Toyota also focuses on lower carbon and carbon-neutral fuel technologies in its multi-pathway approach. It is important to not only promote the widespread adoption of electrified vehicles through new car sales, but also to reduce the CO2 emitted by vehicles that are already being used by people on the road today. Therefore, Toyota is working with various partners beyond the boundaries of the industry. In Japan, seven private companies, including Toyota, established an association to promote research of production technology for second-generation bioethanol fuel. In the U.S., Toyota collaborated with ExxonMobil to test fuels with a lower carbon footprint and worked with Chevron on the road trip demonstration using a renewable gasoline blend. 
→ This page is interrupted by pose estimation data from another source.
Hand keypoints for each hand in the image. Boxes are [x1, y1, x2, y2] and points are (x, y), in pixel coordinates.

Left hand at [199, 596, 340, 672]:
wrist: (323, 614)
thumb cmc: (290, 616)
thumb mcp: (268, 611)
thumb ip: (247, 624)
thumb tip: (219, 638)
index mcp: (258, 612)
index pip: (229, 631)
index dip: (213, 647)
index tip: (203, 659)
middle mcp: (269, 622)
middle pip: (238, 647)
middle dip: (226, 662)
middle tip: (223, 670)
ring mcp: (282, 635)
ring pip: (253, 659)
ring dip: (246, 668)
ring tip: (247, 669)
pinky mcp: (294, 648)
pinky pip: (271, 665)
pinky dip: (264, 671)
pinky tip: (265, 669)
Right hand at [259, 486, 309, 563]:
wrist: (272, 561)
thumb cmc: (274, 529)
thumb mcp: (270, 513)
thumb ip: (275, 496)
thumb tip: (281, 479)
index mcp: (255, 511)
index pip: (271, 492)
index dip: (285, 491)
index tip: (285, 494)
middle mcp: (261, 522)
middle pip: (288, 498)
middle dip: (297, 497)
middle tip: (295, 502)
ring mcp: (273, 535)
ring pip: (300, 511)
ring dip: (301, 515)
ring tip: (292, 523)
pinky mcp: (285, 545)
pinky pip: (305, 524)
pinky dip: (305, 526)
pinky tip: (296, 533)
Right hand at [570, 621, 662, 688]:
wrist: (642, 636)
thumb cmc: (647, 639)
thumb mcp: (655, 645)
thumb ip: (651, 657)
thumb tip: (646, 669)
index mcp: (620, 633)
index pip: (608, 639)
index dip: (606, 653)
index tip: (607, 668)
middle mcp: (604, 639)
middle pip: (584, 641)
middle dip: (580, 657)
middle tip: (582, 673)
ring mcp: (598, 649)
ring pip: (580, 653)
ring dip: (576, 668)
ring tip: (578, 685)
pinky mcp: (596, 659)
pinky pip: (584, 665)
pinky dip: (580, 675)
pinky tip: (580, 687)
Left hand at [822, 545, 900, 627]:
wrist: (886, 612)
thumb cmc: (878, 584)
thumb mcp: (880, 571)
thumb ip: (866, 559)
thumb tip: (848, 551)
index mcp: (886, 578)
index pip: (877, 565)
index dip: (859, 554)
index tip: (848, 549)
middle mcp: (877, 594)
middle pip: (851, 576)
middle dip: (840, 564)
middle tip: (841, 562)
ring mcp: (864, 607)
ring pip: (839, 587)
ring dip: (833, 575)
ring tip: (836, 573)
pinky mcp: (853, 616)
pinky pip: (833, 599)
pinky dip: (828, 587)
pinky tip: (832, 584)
Toyota’s multi-pathway approach to sustainable mobility positions the company as a leader in pursuing carbon neutrality. From investing in battery labs to expanding the lineup of eco-friendly vehicles and exploring efficient fuel technologies, Toyota continues to push boundaries and drive positive change in the automotive industry. With a vision for a more promising future, Toyota is determined to create sustainable solutions that benefit the Earth and enrich people’s lives worldwide.